The sectoral regulator, Tariff Authority for Major Ports (TAMP), is mandated to rationalise the tariff structure and streamline the tariff setting system. Also, overall, its brief is to call for competitive pricing of port tariffs, and ‘to push performance of Indian ports to internationally competitive levels’.
What are the advantes and disadvantages of a cost-plus regulatory regime?
The cost-plus tariff regime incentivises investment and capacity-addition. But at the same time it could offer a perverse incentive for padding costs to artificially boost returns.

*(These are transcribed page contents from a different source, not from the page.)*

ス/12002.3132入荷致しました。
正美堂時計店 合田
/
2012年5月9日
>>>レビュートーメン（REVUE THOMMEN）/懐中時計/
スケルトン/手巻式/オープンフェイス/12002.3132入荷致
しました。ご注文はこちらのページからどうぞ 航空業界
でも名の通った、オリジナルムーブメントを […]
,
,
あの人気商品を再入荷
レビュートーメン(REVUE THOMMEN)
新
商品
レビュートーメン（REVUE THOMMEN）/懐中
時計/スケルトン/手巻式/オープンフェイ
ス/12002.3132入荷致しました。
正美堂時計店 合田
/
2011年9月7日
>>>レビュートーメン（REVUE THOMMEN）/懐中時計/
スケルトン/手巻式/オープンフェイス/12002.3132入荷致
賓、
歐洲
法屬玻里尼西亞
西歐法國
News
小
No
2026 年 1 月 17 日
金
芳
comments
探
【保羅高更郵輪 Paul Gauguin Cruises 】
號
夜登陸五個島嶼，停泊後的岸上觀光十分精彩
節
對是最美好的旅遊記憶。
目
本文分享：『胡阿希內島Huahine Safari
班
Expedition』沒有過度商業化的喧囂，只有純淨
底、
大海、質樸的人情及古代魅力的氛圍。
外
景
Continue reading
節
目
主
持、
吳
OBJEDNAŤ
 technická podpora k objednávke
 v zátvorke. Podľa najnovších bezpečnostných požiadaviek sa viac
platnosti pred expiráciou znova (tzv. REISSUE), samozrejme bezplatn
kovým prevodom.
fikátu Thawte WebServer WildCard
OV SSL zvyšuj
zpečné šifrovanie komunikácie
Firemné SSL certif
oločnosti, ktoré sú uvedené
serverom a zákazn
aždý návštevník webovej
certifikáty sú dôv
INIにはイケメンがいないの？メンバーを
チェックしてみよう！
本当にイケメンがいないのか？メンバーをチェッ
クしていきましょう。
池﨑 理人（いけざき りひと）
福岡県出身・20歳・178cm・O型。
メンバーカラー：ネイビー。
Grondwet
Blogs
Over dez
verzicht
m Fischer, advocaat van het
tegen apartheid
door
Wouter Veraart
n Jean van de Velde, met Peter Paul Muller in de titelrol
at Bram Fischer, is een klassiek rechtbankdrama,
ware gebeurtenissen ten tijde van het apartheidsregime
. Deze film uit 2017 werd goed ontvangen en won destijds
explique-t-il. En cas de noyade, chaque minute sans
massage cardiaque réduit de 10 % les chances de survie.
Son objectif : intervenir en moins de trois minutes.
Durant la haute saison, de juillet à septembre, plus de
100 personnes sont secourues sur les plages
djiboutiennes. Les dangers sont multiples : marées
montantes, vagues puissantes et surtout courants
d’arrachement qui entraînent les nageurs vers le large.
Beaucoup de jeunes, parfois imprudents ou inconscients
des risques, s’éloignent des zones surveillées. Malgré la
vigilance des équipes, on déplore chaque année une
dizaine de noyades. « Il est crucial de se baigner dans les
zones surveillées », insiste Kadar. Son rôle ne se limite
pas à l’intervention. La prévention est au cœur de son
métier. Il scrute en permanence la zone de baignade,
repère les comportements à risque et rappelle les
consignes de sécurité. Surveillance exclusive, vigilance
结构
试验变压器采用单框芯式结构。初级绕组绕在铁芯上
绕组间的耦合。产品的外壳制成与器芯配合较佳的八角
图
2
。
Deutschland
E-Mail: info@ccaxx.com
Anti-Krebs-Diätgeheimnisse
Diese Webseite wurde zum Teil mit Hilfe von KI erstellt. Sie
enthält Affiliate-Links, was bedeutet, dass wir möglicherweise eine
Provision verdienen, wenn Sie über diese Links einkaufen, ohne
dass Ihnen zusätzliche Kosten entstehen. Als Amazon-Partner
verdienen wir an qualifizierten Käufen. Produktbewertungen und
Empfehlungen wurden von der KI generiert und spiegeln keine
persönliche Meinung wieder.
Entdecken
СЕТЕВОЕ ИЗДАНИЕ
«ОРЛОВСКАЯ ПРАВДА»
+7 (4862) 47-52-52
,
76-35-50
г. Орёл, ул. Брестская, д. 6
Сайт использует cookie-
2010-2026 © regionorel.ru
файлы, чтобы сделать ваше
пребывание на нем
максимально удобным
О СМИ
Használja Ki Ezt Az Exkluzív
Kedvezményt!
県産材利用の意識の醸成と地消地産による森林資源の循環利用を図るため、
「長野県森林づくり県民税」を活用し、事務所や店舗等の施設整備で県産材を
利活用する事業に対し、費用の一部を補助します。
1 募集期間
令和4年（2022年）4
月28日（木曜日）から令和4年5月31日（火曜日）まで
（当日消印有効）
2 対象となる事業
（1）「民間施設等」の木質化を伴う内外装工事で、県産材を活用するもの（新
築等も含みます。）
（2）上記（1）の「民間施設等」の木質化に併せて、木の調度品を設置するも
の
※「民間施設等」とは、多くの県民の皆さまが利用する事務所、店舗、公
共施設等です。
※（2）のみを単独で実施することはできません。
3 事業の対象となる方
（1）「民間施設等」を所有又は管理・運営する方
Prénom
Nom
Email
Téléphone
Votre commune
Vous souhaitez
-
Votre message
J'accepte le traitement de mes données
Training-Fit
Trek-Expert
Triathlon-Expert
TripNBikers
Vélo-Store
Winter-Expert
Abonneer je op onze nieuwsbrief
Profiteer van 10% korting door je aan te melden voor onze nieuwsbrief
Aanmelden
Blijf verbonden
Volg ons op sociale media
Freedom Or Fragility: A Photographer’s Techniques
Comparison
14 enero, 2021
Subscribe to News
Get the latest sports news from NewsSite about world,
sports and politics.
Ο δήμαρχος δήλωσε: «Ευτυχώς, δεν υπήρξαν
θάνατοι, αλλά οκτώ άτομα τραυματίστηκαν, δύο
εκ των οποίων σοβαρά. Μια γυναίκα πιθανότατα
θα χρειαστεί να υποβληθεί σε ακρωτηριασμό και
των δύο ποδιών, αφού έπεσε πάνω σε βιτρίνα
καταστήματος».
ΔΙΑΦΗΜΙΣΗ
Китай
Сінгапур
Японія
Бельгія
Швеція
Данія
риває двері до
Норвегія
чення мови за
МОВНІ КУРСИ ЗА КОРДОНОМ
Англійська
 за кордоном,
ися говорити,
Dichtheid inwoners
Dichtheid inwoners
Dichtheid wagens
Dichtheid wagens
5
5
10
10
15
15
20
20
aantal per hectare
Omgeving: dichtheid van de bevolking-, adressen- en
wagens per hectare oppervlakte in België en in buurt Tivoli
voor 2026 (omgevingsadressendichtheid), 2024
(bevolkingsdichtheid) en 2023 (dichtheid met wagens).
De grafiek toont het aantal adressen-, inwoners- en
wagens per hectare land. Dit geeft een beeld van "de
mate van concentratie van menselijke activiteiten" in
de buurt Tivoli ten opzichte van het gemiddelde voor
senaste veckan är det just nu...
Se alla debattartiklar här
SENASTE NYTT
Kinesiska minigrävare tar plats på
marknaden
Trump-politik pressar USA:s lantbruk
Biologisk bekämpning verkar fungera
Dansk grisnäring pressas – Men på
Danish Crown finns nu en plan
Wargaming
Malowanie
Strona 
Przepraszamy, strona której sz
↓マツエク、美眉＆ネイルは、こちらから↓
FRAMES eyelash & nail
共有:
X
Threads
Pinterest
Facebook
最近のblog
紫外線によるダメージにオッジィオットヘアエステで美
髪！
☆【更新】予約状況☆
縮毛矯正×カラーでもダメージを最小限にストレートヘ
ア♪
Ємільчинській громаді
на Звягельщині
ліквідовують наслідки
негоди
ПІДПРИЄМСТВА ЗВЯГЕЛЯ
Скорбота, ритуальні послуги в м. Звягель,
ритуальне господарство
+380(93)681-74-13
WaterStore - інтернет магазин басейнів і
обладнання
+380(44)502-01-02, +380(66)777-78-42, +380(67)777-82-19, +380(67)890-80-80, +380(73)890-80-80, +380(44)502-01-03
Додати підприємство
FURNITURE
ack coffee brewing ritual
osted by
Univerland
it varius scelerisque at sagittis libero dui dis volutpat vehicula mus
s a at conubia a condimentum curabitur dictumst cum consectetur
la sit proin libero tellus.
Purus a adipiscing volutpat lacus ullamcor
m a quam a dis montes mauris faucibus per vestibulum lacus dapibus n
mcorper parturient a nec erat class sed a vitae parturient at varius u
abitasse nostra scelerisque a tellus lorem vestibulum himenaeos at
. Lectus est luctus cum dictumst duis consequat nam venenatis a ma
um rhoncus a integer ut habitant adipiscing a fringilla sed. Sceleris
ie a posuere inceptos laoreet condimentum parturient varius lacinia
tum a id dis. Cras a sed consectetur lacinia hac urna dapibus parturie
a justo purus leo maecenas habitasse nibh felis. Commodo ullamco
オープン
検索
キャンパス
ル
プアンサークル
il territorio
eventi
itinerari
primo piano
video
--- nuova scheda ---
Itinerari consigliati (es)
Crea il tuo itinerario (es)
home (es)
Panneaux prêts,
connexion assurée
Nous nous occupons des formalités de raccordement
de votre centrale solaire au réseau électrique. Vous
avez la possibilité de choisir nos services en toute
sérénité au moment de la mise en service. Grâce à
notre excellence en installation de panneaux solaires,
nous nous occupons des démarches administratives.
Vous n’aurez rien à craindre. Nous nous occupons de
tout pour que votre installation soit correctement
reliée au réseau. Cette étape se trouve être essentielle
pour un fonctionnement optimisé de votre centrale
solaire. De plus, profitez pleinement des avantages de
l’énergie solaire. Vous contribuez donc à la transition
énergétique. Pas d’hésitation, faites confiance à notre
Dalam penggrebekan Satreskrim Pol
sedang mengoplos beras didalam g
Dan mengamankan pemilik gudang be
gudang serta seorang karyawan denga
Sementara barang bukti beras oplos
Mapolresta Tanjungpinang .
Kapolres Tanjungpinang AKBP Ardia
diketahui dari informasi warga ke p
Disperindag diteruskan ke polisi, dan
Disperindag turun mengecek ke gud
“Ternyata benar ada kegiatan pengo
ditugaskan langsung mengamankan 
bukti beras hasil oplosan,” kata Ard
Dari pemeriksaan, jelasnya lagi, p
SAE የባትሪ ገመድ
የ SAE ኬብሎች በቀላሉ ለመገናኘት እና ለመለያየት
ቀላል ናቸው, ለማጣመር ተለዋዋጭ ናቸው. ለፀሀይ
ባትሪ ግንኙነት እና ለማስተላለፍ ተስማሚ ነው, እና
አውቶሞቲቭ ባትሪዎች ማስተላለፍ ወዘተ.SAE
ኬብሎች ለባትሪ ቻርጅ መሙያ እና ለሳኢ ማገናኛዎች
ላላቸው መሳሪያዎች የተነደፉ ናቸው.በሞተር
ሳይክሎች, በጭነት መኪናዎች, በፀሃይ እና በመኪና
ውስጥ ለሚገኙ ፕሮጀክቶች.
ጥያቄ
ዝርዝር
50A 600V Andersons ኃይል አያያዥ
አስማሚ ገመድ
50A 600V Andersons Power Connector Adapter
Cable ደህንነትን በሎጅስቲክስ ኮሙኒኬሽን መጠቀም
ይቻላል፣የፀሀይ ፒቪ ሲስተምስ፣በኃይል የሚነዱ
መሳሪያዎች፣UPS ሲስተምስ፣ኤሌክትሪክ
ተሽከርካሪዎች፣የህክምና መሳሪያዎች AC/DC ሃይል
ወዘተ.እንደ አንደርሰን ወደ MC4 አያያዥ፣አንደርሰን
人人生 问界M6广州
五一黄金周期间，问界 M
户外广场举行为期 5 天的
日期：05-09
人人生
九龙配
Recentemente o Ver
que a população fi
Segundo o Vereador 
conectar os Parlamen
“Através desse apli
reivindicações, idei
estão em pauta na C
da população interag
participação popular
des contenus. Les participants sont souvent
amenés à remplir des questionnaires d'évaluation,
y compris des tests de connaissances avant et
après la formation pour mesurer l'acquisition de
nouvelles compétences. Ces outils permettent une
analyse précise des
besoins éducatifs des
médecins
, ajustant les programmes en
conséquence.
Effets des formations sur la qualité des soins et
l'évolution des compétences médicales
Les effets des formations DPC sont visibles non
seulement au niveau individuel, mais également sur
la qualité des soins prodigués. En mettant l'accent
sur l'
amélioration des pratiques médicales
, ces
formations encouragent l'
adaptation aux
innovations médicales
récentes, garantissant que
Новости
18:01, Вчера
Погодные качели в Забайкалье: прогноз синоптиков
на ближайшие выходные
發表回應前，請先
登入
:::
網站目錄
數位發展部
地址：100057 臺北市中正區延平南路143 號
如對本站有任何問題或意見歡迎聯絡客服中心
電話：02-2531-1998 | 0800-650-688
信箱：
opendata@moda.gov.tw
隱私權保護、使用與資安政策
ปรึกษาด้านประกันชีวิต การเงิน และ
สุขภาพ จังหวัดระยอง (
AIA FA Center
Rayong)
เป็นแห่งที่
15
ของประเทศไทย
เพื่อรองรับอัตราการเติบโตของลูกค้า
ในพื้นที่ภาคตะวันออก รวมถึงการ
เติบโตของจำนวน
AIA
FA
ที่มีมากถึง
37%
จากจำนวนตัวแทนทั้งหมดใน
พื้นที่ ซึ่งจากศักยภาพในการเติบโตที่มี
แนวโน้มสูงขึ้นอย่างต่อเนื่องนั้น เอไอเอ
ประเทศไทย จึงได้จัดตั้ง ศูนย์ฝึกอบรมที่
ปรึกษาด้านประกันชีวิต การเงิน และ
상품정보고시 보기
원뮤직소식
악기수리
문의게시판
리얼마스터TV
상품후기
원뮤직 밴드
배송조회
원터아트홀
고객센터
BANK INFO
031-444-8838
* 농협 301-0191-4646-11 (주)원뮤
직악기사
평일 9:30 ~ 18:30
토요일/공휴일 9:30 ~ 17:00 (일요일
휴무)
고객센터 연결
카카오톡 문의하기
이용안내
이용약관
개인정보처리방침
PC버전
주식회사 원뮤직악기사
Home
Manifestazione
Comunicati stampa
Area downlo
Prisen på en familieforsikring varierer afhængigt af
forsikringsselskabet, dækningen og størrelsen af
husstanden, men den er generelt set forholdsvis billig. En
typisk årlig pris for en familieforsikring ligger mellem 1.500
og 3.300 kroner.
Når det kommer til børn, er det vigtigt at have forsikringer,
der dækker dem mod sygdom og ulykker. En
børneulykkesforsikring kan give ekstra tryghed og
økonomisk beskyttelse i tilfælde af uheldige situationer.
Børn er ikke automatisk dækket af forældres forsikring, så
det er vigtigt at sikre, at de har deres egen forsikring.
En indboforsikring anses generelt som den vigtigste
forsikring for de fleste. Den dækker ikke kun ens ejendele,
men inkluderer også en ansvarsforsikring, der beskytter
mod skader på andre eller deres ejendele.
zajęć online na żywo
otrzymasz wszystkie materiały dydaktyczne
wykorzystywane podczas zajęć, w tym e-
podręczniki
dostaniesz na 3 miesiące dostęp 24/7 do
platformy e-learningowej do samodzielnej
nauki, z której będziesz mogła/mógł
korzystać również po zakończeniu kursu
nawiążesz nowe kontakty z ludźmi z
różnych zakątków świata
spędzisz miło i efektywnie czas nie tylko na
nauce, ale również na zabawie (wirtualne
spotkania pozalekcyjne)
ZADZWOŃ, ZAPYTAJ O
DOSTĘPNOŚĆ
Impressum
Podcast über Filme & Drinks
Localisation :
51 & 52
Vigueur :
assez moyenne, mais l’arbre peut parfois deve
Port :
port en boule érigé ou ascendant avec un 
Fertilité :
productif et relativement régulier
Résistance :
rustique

Therefore, economists look askance at cost plus regimes. Instead they plead for a focus on service quality, ship turnaround time and overall efficiency levels.
Here is a very good definition of fiscal stimulus
Fiscal stimulus in the Keynesian framework consists of extreme affirmative government action through the Budget to boost economic activity. Traditionally, this concept would refer to increasing fiscal deficits wherein the government spends, through high borrowings or printing of currency, to provide purchasing power to the people so that demand is sustained. Therefore, the pre-requisite of a fiscal stimulus is a high fiscal deficit. Such deficits are brought about by either higher expenditure or lower tax rates.